TASK STATEMENT =>
Answer these from the text on the poet Jean Bertaut:
(a) Where was Bertaut born?
(b) Of which place did he become bishop in 1606?
(c) Who edited his works, and in what year?

SOURCE EXTRACT =>
# # # #

Jean Bertaut (1552 - 8 June 1611), French poet, was born in Donnay, near Caen.

==Life==
He figures with Philippe Desportes in the disdainful couplet of Boileau on Ronsard:

"Ce poëte orgueilleux, trébuché de si haut,

Rendit plus retenus Desportes et Bertaut."

He wrote light verse to celebrate the incidents of court life in the manner of Desportes, but his verse is more fantastic and fuller of conceits than his master's. He early entered the church, and had a share in the conversion of Henry IV, a circumstance which assured his career. He was successively councillor of the parlement of Grenoble, secretary to the king, almoner to Marie de' Medici, abbot of the Abbey of Aunay-sur-Odon and finally, in 1606, bishop of Sées.

After his elevation to the bishopric he ceased to produce the light verse in which he excelled, though his scruples did not prevent him from preparing a new edition of his Recueil de quelques vers amoureux (1602) in 1606. The serious poems in which he celebrated the public events of his later years are dull and lifeless. Bertaut died at Sées on 8 June 1611. His works were edited by Adolphe Chenevière in 1891.

French composer Augustine Renaud d`Allen used Bertaut’s text in her composition Six Ancient French Airs.

==Sources==
- Fisquet, Honoré (1864). La France pontificale. Métropole de Rouen. Séez. . Volume 14. Paris: E.Repos 1864. Pp. 56-59.

# # # #

(Saved entries)
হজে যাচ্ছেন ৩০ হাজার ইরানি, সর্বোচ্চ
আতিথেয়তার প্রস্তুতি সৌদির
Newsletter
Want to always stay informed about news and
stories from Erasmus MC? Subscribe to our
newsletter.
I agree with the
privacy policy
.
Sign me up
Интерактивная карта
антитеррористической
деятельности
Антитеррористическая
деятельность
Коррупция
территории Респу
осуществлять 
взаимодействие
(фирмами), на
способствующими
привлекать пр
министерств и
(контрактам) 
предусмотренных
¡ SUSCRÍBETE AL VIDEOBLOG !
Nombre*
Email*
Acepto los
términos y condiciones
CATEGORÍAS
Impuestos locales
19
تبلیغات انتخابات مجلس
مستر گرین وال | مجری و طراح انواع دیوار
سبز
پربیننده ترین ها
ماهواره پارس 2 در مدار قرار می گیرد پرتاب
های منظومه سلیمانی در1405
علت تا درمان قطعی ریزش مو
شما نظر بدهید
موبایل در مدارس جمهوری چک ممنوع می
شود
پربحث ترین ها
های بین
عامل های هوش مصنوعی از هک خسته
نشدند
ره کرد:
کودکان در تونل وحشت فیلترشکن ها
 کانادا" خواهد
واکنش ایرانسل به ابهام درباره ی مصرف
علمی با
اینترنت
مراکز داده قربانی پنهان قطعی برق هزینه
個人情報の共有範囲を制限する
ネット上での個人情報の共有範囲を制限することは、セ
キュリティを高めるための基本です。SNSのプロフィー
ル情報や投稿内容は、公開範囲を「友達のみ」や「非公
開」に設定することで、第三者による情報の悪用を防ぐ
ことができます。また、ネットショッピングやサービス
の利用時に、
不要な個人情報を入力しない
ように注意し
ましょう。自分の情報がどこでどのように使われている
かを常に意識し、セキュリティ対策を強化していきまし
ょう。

# # # #

SOLUTION TO THE PROBLEM =>
(a) Donnay, near Caen
(b) Sées
(c) Adolphe Chenevière, in 1891